§ Page extract

Section 2. Duties, Representations and Warranties of the Sub-Adviser.

(a) The Sub-Adviser shall make decisions with respect to all purchases and sales of securities and other investment assets for the Fund. To carry out such decisions, the Sub-Adviser is hereby authorized, as agent and attorney-in-fact for the Trust, for the account of, at the risk of and in the name of the Trust, to place orders and issue instructions with respect to those transactions of the Fund. In all purchases, sales and other transactions in securities and other assets for the Fund, the Sub-Adviser is authorized to exercise full discretion and act for the Trust and instruct the Fund’s custodian (the “Custodian”) in the same manner and with the same force and effect as the Trust might or could do with respect to such purchases, sales or other transactions, as well as with respect to all other things necessary or incidental to the furtherance or conduct of such purchases, sales or other transactions.

The Sub-Adviser acknowledges that the Fund and other mutual funds advised by the Adviser (collectively, the “fund complex”) may engage in transactions with certain sub-advisers in the fund complex (and their affiliated persons) in reliance on exemptions under Rule 10f-3, Rule 12d3-1, Rule 17a-10 and Rule 17e-1 under the 1940 Act. Accordingly, the Sub-Adviser hereby agrees that it will not consult with any other sub-adviser of a fund in the fund complex, or an affiliated person of a sub-adviser, concerning transactions for a fund in securities or other fund assets. With respect to a multi-managed Fund, the Sub-Adviser shall be limited to managing only the discrete portion of the Fund’s portfolio as may be determined from time-to-time by the Board or the Adviser, and shall not consult with the sub-adviser as to any other portion of the Fund’s portfolio concerning transactions for the Fund in securities or other Fund assets.

(b) Following the close of each calendar quarter, the Sub-Adviser will report to the Board regarding the investment performance of the Fund since the prior report, and will also keep the Board informed of important developments known by it to affect the Trust, the Fund and the Sub-Adviser, and on its own initiative will furnish the Board and the Adviser from time to time with such information as the Sub-Adviser, in its sole discretion, believes appropriate, whether concerning the individual companies whose securities are held by a Fund, the industries in which they engage, or the economic, social or political conditions prevailing in each country in which the Fund maintains investments. The Sub-Adviser will also furnish the Board and the Adviser with such statistical and analytical information with respect to securities held by the Fund as the Sub-Adviser, in its sole discretion, believes appropriate or as the Board or the Adviser may reasonably request in writing.

§ Recorded data
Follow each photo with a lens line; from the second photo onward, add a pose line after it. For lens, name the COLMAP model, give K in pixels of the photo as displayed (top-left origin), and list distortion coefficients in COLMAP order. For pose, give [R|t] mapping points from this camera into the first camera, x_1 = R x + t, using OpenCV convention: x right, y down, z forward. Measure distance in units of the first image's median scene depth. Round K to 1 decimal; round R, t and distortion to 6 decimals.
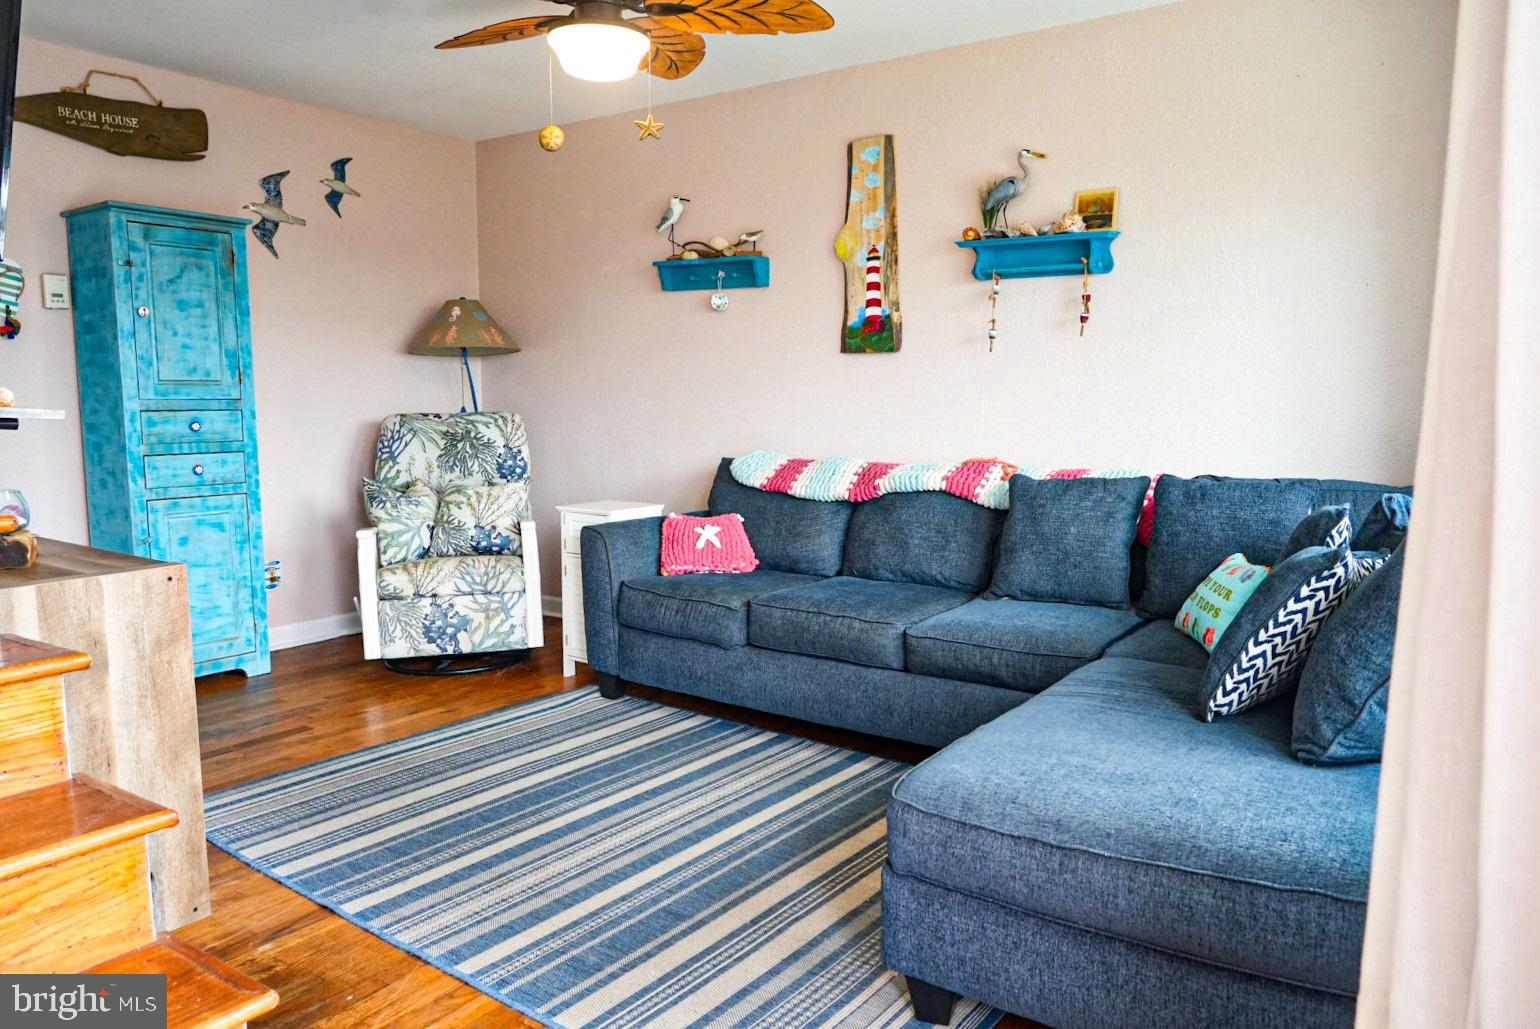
lens RADIAL K [[1083.1, 0, 764.1], [0, 1083.1, 534.6], [0, 0, 1]] dist [-0.014213, 0.004409]
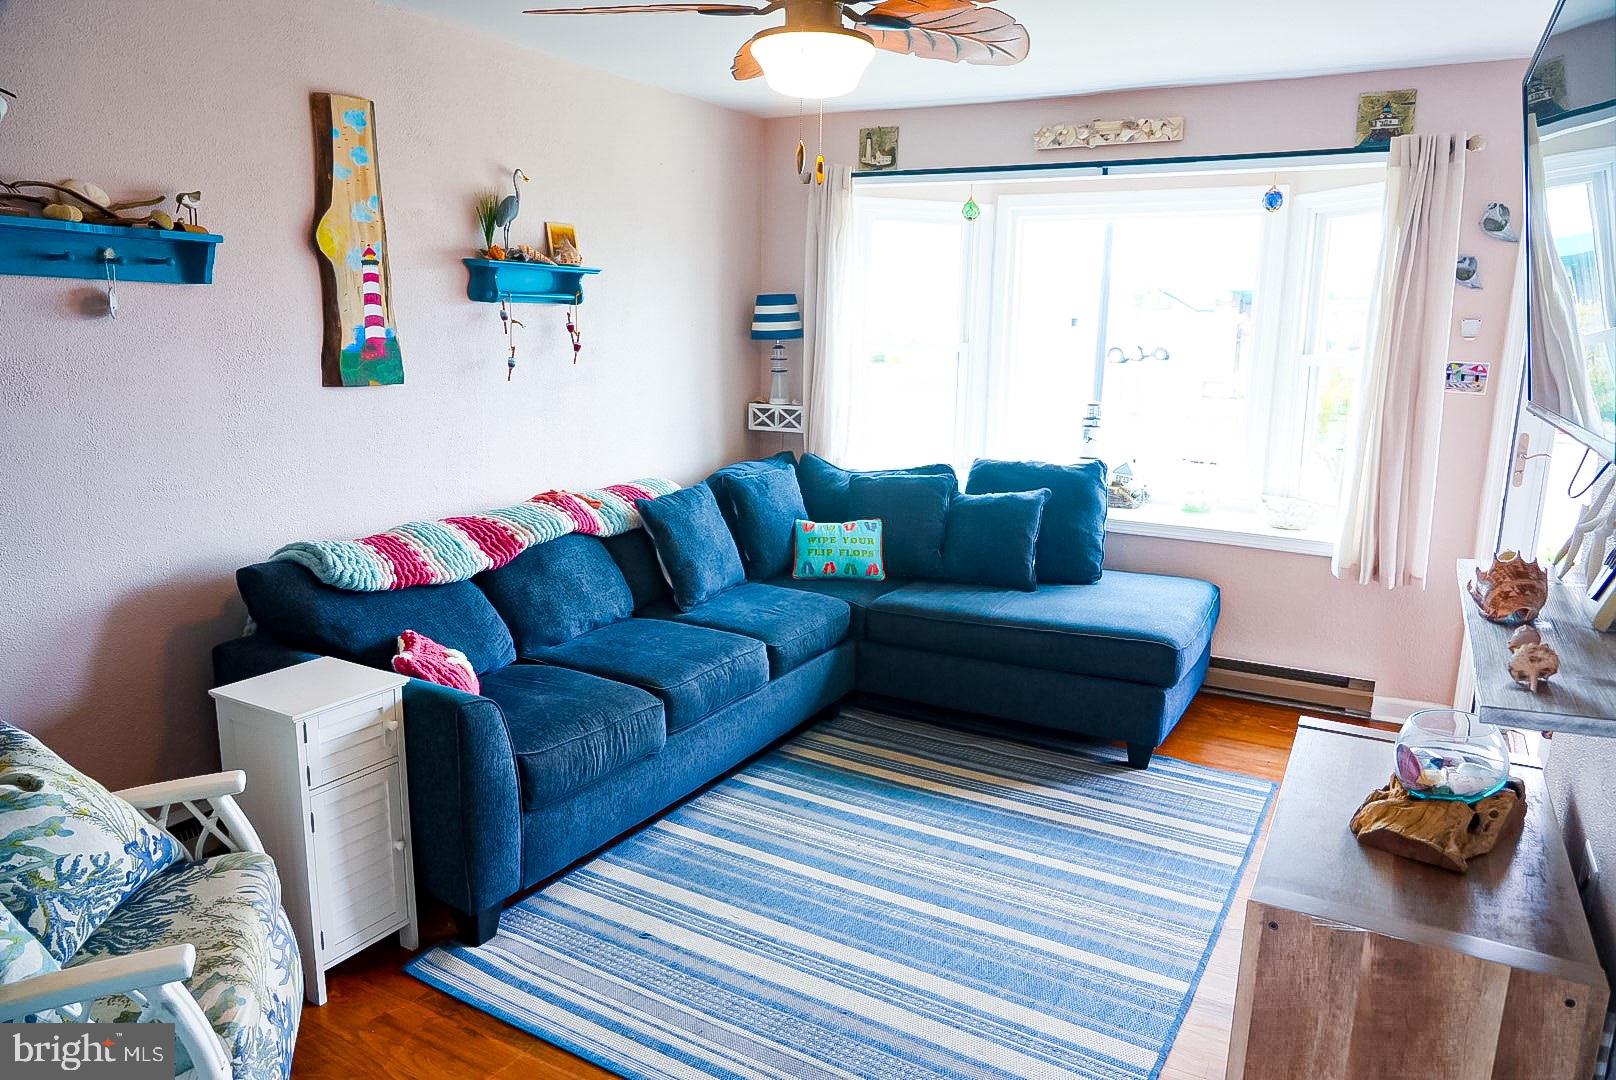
lens RADIAL K [[1136.5, 0, 801.8], [0, 1136.5, 561.1], [0, 0, 1]] dist [-0.014213, 0.004409]
pose [[-0.131622, -0.218405, 0.966941, -0.775934], [0.113246, 0.965729, 0.233546, -0.209426], [-0.984810, 0.140241, -0.102377, 0.833255]]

§ Activity 1
In the sub-adviser agreement excerpt, when does the Sub-Adviser report to the Board on the Fund's investment performance?
§ Activity 2
Please mark each statement yes or no against the sub-adviser agreement excerpt, quoting the words that decide it: (a) The Sub-Adviser may give instructions to the Fund's custodian. (b) The Sub-Adviser may consult other sub-advisers in the fund complex about Fund transactions. (c) The Sub-Adviser supplies statistical information on the Fund's securities only when the Board asks in writing.
§ Activity 3
Write the next part of the sub-adviser agreement excerpt, picking up after its final sentence.
The lines play no part in what follows.

§ Response box 1
Following the close of each calendar quarter.

§ Response box 2
(a) Yes: "instruct the Fund’s custodian (the “Custodian”)"
(b) No: "it will not consult with any other sub-adviser of a fund in the fund complex"
(c) No: "as the Sub-Adviser, in its sole discretion, believes appropriate or as the Board or the Adviser may reasonably request in writing"

§ Response box 3
The Sub-Adviser shall promptly notify the Adviser of (i) any material changes regarding the Sub-Adviser that would impact disclosure in the Trust’s Registration Statement, or (ii) any material violation of any requirement, provision, policy or restriction that the Sub-Adviser is required to comply with under Section 6 of this Agreement. The Sub-Adviser shall, within two business days, notify both the Adviser and the Trust of any legal process served upon it in connection with its activities hereunder, including any legal process served upon it on behalf of the Adviser, the Fund or the Trust. The Sub-Adviser, upon the written request of the Custodian, shall reasonably cooperate with the Custodian in the Custodian’s processing of class actions or other legal proceedings relating to the holdings (historical and/or current) of the Fund.

(c) The Sub-Adviser may from time to time employ or sub-contract the services of certain persons as the Sub-Adviser believes to be appropriate or necessary to assist in the execution of the Sub-Adviser’s duties hereunder; provided, however, that the employment of or sub-contracting to any such person shall not relieve the Sub-Adviser of its responsibilities or liabilities hereunder. The cost of performance of such duties shall be borne and paid by the Sub-Adviser. No obligation may be imposed on the Trust in any such respect.

 

C-2


The Sub-Adviser shall supervise and monitor the activities of its representatives, personnel and agents in connection with the execution of its duties and obligations hereunder. The appropriate personnel of the Sub-Adviser will be made available to consult with the Adviser, the Trust and the Board at reasonable times and upon reasonable notice concerning the business of the Trust.

(d) The Sub-Adviser shall maintain records relating to portfolio transactions and the placing and allocation of brokerage orders as are required to be maintained by the Trust under the 1940 Act. The Sub-Adviser shall prepare and maintain, or cause to be prepared and maintained, in such form, for such periods and in such locations as may be required by applicable law, all documents and records relating to the services provided by the Sub-Adviser pursuant to this Agreement required to be prepared and maintained by the Trust pursuant to the rules and regulations of any national, state, or local government entity with jurisdiction over the Trust, including the Commission and the Internal Revenue Service. The books and records pertaining to the Trust which are in possession of the Sub-Adviser shall be the property of the Trust. The Trust, or the Trust’s authorized representatives (including the Adviser), shall have access to such books and records at all times during the Sub-Adviser’s normal business hours. Upon the reasonable written request of the Trust, copies of any such books and records shall be provided promptly by the Sub-Adviser to the Trust or the Trust’s authorized representatives.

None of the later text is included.